■ Your objective ■
Please report how many lines below contain "język", writing nothing except the number.

■ Available records ■
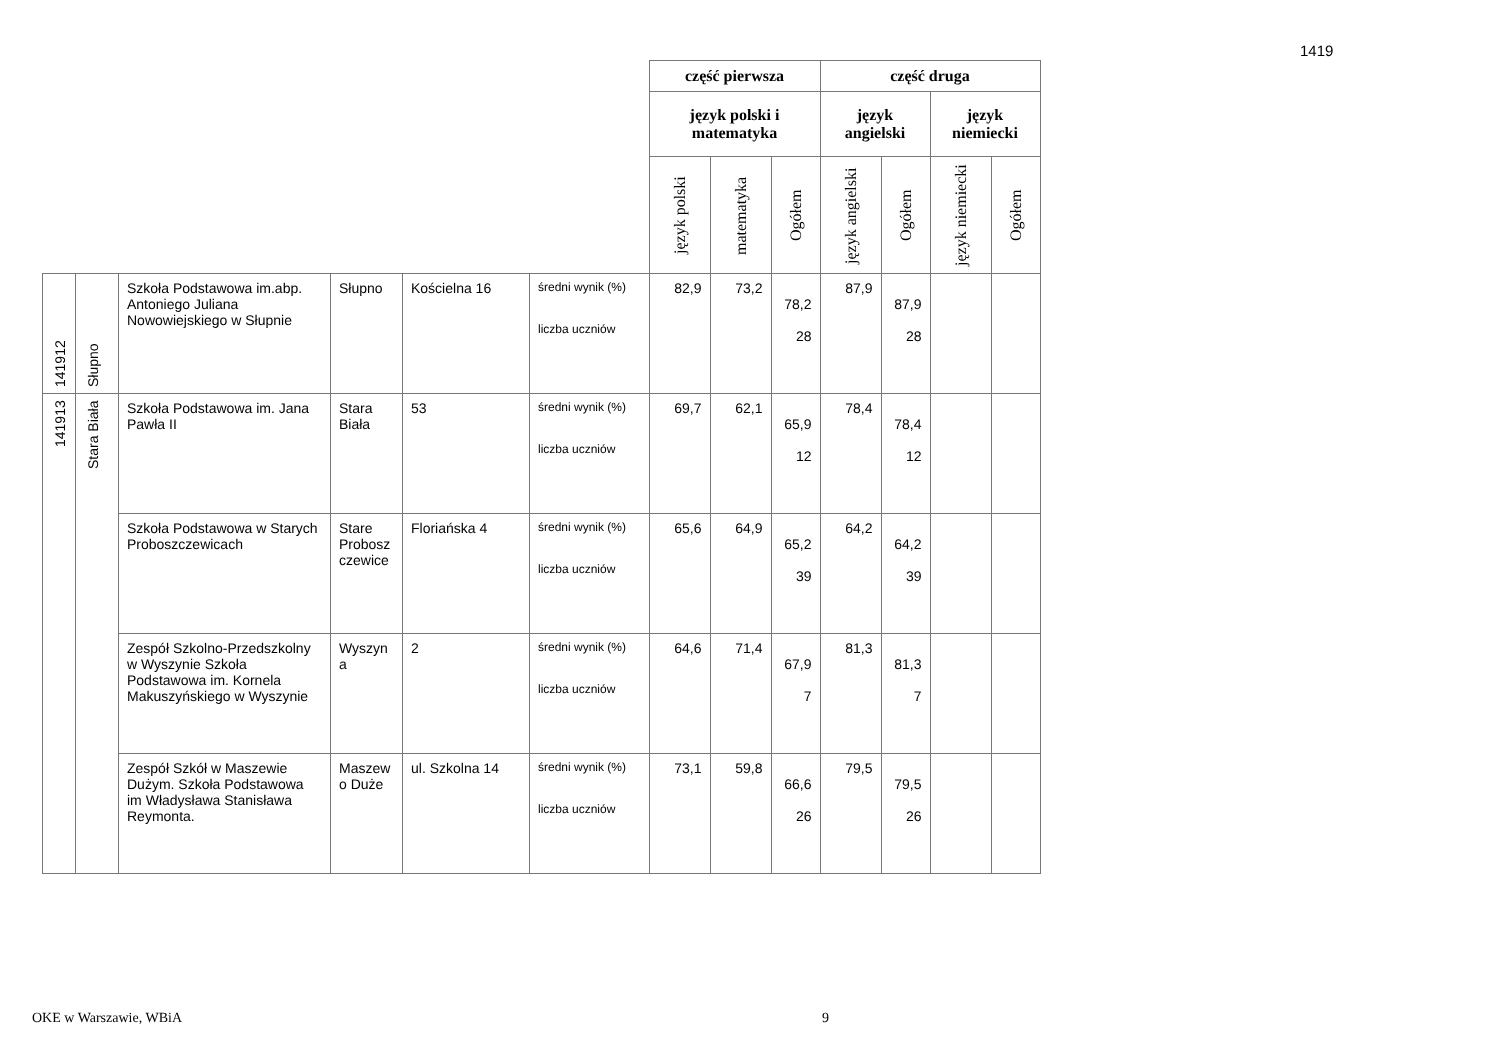1419
| | | | | | | część pierwsza | | | część druga | | | |
| | | | | | | język polski i matematyka | | | język angielski | | język niemiecki | |
| | | | | | | język polski | matematyka | Ogółem | język angielski | Ogółem | język niemiecki | Ogółem |
| 141912 | Słupno | Szkoła Podstawowa im.abp. Antoniego Juliana Nowowiejskiego w Słupnie | Słupno | Kościelna 16 | średni wynik (%) liczba uczniów | 82,9 | 73,2 | 78,2 28 | 87,9 | 87,9 28 | | |
| 141913 | Stara Biała | Szkoła Podstawowa im. Jana Pawła II | Stara Biała | 53 | średni wynik (%) liczba uczniów | 69,7 | 62,1 | 65,9 12 | 78,4 | 78,4 12 | | |
| | | Szkoła Podstawowa w Starych Proboszczewicach | Stare Probosz czewice | Floriańska 4 | średni wynik (%) liczba uczniów | 65,6 | 64,9 | 65,2 39 | 64,2 | 64,2 39 | | |
| | | Zespół Szkolno-Przedszkolny w Wyszynie Szkoła Podstawowa im. Kornela Makuszyńskiego w Wyszynie | Wyszyn a | 2 | średni wynik (%) liczba uczniów | 64,6 | 71,4 | 67,9 7 | 81,3 | 81,3 7 | | |
| | | Zespół Szkół w Maszewie Dużym. Szkoła Podstawowa im Władysława Stanisława Reymonta. | Maszew o Duże | ul. Szkolna 14 | średni wynik (%) liczba uczniów | 73,1 | 59,8 | 66,6 26 | 79,5 | 79,5 26 | | |
OKE w Warszawie, WBiA 9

■ Your solution ■
2